First post on The Crystal Cabinet.
Blake's Water-Colours for the Poems of Thomas Gray, Page 44
'With me the Muse shall sit, and think,'
The Pickering Manuscript, The Crystal Cabinet, (E 488)
"The Maiden caught me in the Wild
Where I was dancing merrily
She put me into her Cabinet
And Lockd me up with a golden Key
This Cabinet is formd of Gold
And Pearl & Crystal shining bright
And within it opens into a World
And a little lovely Moony Night
Another England there I saw
Another London with its Tower
Another Thames & other Hills
And another pleasant Surrey Bower
Another Maiden like herself
Translucent lovely shining clear
Threefold each in the other closd
O what a pleasant trembling fear
O what a smile a threefold Smile
Filld me that like a flame I burnd
I bent to Kiss the lovely Maid
And found a Threefold Kiss returnd
I strove to sieze the inmost Form
With ardor fierce & hands of flame
But burst the Crystal Cabinet
And like a Weeping Babe became
A weeping Babe upon the wild
And Weeping Woman pale reclind
And in the outward air again
I filld with woes the passing Wind"
Blake's poem The Crystal Cabinet is more complex than it may appear on the surface. It is filled with symbols which appear repeatedly in Blake's writing. He seems to have locked up the meaning of the poem in the same way that the maiden locked up the narrator. We are looking for the golden Key which may either let us in or let us out.
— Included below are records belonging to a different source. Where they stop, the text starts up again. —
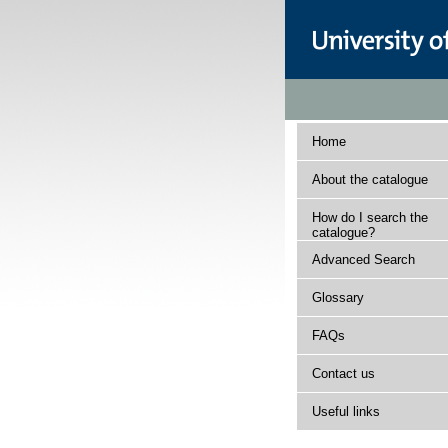
Home
About the catalogue
How do I search the
catalogue?
Advanced Search
Glossary
FAQs
Contact us
Useful links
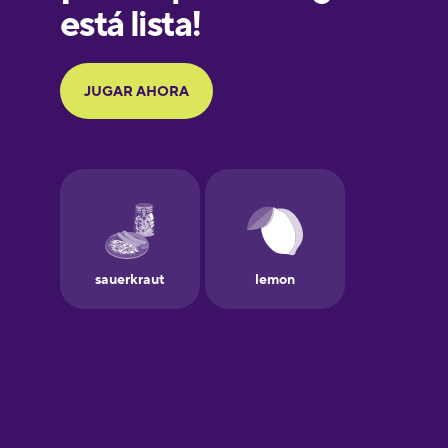
Greek
Hawaiian
Hebrew
Hindi
Hungarian
Icelandic
Igbo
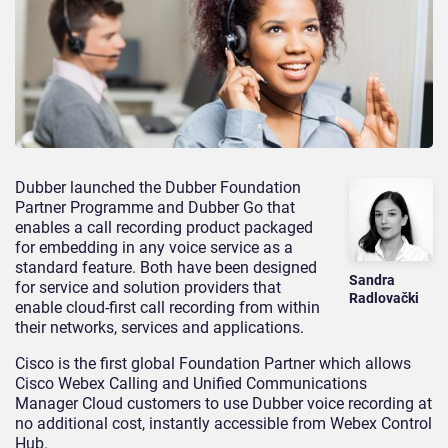
Dubber launched the Dubber Foundation
Partner Programme and Dubber Go that
enables a call recording product packaged
for embedding in any voice service as a
standard feature. Both have been designed
Sandra
for service and solution providers that
Radlovački
enable cloud-first call recording from within
their networks, services and applications.
Cisco is the first global Foundation Partner which allows
Cisco Webex Calling and Unified Communications
Manager Cloud customers to use Dubber voice recording at
no additional cost, instantly accessible from Webex Control
Hub.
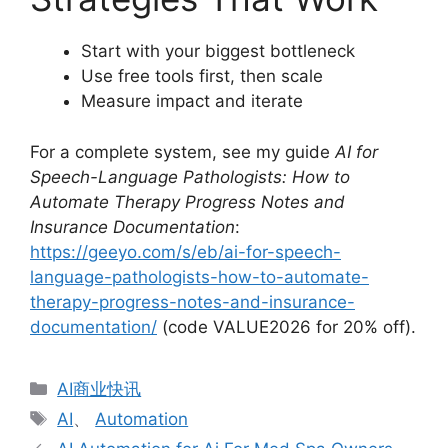
Start with your biggest bottleneck
Use free tools first, then scale
Measure impact and iterate
For a complete system, see my guide
AI for
Speech-Language Pathologists: How to
Automate Therapy Progress Notes and
Insurance Documentation
:
https://geeyo.com/s/eb/ai-for-speech-
language-pathologists-how-to-automate-
therapy-progress-notes-and-insurance-
documentation/
(code VALUE2026 for 20% off).
分
AI商业快讯
类
标
AI
、
Automation
签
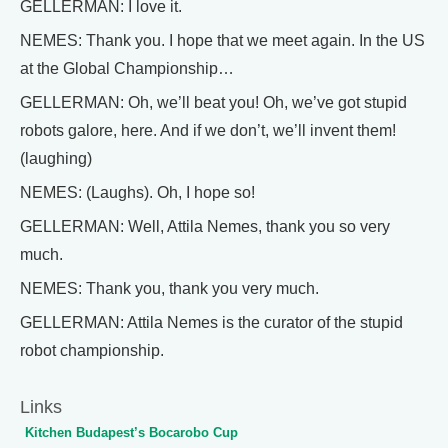
GELLERMAN: I love it.
NEMES: Thank you. I hope that we meet again. In the US
at the Global Championship…
GELLERMAN: Oh, we’ll beat you! Oh, we’ve got stupid
robots galore, here. And if we don’t, we’ll invent them!
(laughing)
NEMES: (Laughs). Oh, I hope so!
GELLERMAN: Well, Attila Nemes, thank you so very
much.
NEMES: Thank you, thank you very much.
GELLERMAN: Attila Nemes is the curator of the stupid
robot championship.
Links
Kitchen Budapest’s Bocarobo Cup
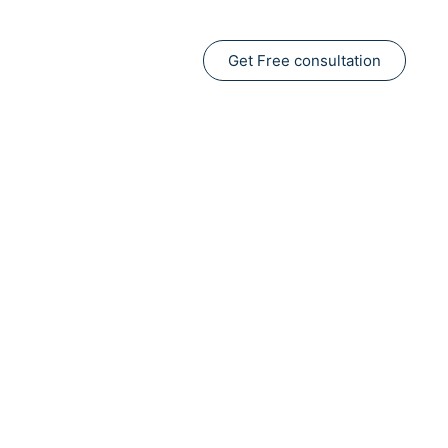
Get Free consultation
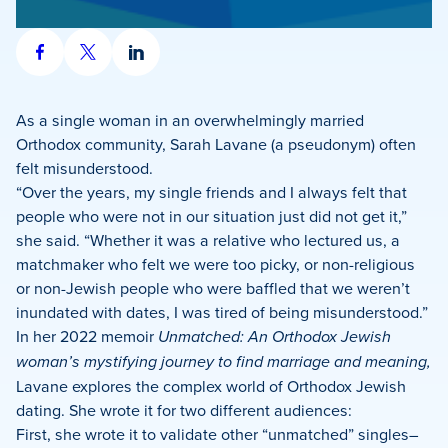
Share
Share
Share
on
on
on
Facebook
X
LinkedIn
As a single woman in an overwhelmingly married
Orthodox community, Sarah Lavane (a pseudonym) often
felt misunderstood.
“Over the years, my single friends and I always felt that
people who were not in our situation just did not get it,”
she said. “Whether it was a relative who lectured us, a
matchmaker who felt we were too picky, or non-religious
or non-Jewish people who were baffled that we weren’t
inundated with dates, I was tired of being misunderstood.”
In her 2022 memoir
Unmatched: An Orthodox Jewish
woman’s mystifying journey to find marriage and meaning,
Lavane explores the complex world of Orthodox Jewish
dating. She wrote it for two different audiences:
First, she wrote it to validate other “unmatched” singles–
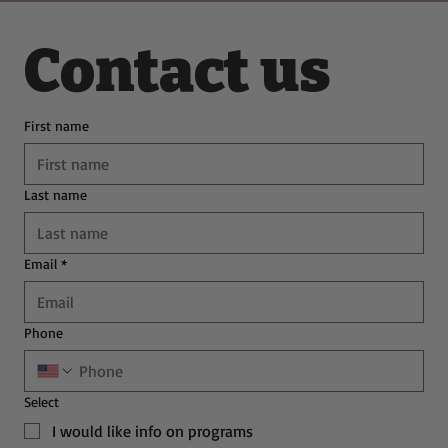
Contact us
First name
Last name
Email
*
Phone
Select
I would like info on programs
This post will give insights from three prominent Blake scholars. Later we will connect the poem to writings from C.S. Lewis and will look at the poem psychologically.
Thoughts on The Crystal Cabinet from Damon, Bloom and Frye:
S. Foster Damon, A Blake Dictionary, page 95:
"The Crystal Cabinet symbolizes the delusions of love. It may be the record of some casual affair in Surrey which ended unhappily."
Harold Bloom, The Visionary Company: A Reading of English Romantic Poetry, page 57:
"But the 'inmost Form' cannot be seized in Beulah; as Thel lamented, there is no unwavering or ultimate form there.The youth has attempted finality in the sexual, which cannot sustain it. As the Cabinet's precarious reality bursts, the youth and former maiden are thrown 'upon the wild' of Ulro; they are no longer 'in the wild' of untried Innocence or lost Experience. The youth is reduced to the schizoid second infancy or idiocy of Ulro, and the Maiden who initiated the act seem to regret the experience that made her a woman:
"A weeping Babe upon the wild,
And Weeping Woman pale reclin'd,
And in the outward air again
I fill'd with woes the passing Wind"
The image of sensual fulfillment, so eloquent in D. H. Lawrence, is inadequate and finally dangerous to Blake. Finality is not in the onefold Self of Ulro, the twofold subject-object world of Generation, or the threefold world of lovers and their love of Beulah. The inmost form is reserved for art, and achieved art for Blake is a harmony of the fourfold man, in whom the living creatures of imagination, wisdom, love and power have found again their human form."
Northrop Frye, Fearful Symmetry, page 234:
"If dwelt in too long, Beulah will soon turn into Ulro. For Ulro is to our world what Beulah is to Eden, and as in Beulah we have not yet got clear of our world, there is an affinity between Beulah and Ulro which in the crisis of vision becomes identity. This highly technical but crucial point in Blake's argument will meet us again. It is illustrated in 'The Crystal Cabinet,' in the Pickering MS, where the poet enters, perhaps through sexual intercourse, a 'crystal' world of a 'little Moony Night,' is kissed by a 'threefold' maiden, tries out of this complicated embrace to achieve something that is not transient but infinite, and collapses at once back into Generation to begin all over again. The triple mirror is Beulah, but the maiden is Rahab, the apocalyptic Whore who at this point is the world order of nature, including the Enitharmon of the sky and the Vala of the earth."
Northrop Frye, Angela Esterhammer, Northrop Frye on Milton and Blake, p 353:
"But in this world all creative achievements are inherited by someone else and are lost to their creator. This failure to take possession of one's deepest experience is the theme of 'The Crystal Cabinet' (by comparing the imagery of this latter poem with 'Jerusalem', plate 70, we discover that the Female Babe's name, in this context, is Rahab)."
Jerusalem, Plate 70, (E 224)
"when the lips
Recieve a kiss from Gods or Men, a threefold kiss returns
From the pressd loveliness: so her whole immortal form three-fold
Three-fold embrace returns: consuming lives of Gods & Men
In fires of beauty melting them as gold & silver in the furnace
Her Brain enlabyrinths the whole heaven of her bosom & loins
To put in act what her Heart wills; O who can withstand her power
Her name is Vala in Eternity: in Time her name is Rahab"
Considering various commentaries enables us to look more deeply into the poem, to fit it into the context of Blake's larger design, and to ferret out associations in our own experience which relate to its ideas.